Она смутилась, чуть отпрянула от постели.
— Не знаю… Священник заходил сюда, когда вас корежило. Сказал, не все так, как нам кажется… И молится сейчас, чтоб взять на себя…
— Отошлите его, не нужно. — Академик привстал. — Я не верю… А этот человек… Палеологов… Он ведь знает… Исследователь. Почему он ушел?
— Вы попросили, — насторожилась сиделка. — Мы выдворили его…
— Верните… Отыщите его и верните.
— Простите… Но это ужасный человек! Совершенно неинтеллигентный… Да просто садист!
— Судье нельзя иначе… когда он перечисляет грехи.
— О чем вы?..
— Да… Не все так, как нам… Я сделал много дурного. Никто не знает, как много…
— Пожалуйста, не говорите ничего, нужно отдохнуть.
— И перед тобой я грешен… помнишь?
Лидия Игнатьевна встала с колен и присела на край постели, несмело взяв его руку.
Их любовь началась сразу же, как Лидочка появилась в ЦИДИКе. И это было естественно: она смотрела на мэтра с благоговением, — а вот как он заметил ее среди доброго десятка таких же молоденьких и заранее влюбленных, не знал и сам. Увидел в приемной, неожиданно для себя позвал в кабинет, битый час талдычил что-то о строгих правилах учебы, серьезном поведении в общежитии, и так же внезапно удостоил особым вниманием — назначил себя руководителем. А когда они опомнились, об отношениях маститого, авторитетного ученого и какой-то аспирантки знали же не только в парткоме, а много выше.
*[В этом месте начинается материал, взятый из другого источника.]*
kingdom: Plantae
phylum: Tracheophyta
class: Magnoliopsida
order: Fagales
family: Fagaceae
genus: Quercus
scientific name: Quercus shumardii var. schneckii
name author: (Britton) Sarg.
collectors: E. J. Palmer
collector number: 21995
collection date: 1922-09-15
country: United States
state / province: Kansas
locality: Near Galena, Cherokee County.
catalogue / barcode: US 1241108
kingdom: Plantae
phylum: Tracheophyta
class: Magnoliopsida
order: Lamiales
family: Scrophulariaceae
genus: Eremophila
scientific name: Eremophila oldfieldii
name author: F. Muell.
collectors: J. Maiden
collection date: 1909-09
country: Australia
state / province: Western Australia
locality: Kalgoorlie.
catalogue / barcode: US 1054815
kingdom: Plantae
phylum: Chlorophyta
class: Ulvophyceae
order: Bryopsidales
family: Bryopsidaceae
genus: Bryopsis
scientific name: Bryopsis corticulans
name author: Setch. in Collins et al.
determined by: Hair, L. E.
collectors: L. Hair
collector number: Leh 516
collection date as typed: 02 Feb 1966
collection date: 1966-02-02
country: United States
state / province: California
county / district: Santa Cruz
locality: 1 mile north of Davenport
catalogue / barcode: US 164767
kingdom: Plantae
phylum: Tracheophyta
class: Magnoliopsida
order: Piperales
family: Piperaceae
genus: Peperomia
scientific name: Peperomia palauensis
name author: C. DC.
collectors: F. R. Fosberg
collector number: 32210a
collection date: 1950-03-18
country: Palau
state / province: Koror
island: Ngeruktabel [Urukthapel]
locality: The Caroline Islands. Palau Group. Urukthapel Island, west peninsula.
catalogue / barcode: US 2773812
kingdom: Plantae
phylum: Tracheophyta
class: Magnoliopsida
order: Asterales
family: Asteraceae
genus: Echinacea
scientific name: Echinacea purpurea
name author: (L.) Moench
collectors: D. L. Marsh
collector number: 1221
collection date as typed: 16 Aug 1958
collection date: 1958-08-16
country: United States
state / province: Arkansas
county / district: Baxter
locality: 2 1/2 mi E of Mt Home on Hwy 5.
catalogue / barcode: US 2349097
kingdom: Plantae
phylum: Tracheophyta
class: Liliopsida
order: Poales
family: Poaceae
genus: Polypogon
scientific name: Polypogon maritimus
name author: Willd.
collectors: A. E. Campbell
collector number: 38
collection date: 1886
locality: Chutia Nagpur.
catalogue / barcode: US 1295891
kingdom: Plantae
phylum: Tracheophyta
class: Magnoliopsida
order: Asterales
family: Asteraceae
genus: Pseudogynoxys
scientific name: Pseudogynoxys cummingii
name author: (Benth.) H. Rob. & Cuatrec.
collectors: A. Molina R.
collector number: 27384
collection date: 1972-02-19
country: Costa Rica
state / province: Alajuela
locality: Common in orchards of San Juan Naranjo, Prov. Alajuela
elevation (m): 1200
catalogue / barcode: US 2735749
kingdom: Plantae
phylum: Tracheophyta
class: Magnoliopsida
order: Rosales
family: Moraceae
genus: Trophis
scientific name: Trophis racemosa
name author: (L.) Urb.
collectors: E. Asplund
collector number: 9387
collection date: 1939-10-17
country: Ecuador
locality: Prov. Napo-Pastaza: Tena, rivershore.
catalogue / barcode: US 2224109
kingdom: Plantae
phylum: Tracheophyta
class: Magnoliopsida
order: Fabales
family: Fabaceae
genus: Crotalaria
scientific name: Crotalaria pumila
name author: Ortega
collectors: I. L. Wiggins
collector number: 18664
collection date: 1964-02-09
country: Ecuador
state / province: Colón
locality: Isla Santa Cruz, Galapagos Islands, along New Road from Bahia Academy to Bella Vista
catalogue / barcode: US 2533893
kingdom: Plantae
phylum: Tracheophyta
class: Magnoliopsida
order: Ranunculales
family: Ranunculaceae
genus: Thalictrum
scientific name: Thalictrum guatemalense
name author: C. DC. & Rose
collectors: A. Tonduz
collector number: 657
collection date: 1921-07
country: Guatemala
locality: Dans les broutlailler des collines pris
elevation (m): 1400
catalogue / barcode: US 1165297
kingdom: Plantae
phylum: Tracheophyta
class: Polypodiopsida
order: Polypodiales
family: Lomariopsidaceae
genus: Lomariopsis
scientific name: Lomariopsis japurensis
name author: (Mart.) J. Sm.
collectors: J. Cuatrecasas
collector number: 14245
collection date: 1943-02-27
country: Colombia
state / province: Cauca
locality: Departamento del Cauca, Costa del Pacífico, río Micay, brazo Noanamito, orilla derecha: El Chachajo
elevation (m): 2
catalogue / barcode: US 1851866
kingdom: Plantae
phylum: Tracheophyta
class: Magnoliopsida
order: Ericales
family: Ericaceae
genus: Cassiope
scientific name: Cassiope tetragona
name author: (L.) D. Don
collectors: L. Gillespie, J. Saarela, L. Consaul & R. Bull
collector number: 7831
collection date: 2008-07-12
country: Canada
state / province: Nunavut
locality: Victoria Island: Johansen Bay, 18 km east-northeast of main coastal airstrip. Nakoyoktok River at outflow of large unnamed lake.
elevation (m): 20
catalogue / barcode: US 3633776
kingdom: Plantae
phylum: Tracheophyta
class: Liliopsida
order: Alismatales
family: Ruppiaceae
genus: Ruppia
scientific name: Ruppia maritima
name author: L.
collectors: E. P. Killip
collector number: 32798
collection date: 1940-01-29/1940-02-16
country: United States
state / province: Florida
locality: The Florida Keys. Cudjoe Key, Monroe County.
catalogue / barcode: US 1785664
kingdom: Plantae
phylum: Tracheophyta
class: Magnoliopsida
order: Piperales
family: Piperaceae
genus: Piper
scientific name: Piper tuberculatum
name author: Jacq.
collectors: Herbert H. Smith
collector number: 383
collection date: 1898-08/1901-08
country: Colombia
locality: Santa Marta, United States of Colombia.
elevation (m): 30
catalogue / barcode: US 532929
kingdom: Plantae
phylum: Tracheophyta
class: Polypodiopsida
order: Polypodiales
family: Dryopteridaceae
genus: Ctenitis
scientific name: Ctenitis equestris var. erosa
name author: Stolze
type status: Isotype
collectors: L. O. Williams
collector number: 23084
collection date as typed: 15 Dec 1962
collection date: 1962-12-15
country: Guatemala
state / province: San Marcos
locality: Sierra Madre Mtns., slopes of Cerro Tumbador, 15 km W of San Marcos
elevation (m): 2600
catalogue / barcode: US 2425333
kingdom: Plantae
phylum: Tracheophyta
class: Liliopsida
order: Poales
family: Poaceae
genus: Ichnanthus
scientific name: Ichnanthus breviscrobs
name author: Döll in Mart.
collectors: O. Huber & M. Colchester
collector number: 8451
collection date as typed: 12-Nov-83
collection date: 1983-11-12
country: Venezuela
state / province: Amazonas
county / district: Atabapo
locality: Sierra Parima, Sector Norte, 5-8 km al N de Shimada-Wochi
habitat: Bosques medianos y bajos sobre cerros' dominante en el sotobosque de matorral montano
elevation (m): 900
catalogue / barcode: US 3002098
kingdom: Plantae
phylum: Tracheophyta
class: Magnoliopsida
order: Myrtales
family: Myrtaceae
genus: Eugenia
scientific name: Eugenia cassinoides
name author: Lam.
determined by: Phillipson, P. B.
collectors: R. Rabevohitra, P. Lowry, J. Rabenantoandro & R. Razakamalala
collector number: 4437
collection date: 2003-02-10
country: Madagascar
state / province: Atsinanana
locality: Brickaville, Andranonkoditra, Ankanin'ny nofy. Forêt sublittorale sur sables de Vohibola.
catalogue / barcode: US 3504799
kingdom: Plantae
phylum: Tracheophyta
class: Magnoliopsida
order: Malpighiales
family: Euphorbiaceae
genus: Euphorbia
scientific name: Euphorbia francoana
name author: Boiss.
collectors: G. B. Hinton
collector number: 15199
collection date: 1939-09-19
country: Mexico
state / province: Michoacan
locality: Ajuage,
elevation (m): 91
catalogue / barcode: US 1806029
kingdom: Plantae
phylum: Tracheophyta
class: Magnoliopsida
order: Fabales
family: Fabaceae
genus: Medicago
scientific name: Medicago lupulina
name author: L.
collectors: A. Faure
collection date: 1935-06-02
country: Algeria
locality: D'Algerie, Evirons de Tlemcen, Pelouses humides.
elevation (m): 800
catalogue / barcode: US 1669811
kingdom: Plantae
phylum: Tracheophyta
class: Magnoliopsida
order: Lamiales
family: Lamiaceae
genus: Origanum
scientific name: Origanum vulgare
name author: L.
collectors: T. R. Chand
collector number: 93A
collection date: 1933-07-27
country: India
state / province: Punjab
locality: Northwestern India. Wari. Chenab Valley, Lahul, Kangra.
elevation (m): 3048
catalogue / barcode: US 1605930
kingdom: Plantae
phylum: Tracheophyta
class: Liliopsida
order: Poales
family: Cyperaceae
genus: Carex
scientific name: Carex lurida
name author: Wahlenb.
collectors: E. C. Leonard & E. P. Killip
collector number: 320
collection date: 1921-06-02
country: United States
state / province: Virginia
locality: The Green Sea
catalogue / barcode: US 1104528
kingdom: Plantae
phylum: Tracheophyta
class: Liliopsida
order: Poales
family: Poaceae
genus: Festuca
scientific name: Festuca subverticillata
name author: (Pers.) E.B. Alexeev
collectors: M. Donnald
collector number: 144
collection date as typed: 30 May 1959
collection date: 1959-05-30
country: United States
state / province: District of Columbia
И много ниже — в семье.
Он не посмел разрушить устои своего положения, она же, навсегда очарованная гением мэтра, не нашла в себе силы оторваться и, не защитив диссертации, навечно пошла служить ему верно и целомудренно.
Сейчас она знала, о каком грехе он сказал, и бывали моменты, когда Лидия Игнатьевна незаметно для окружающих переживала за себя, плакала от одиночества, по ушедшей молодости, но никогда не жалела о своей судьбе.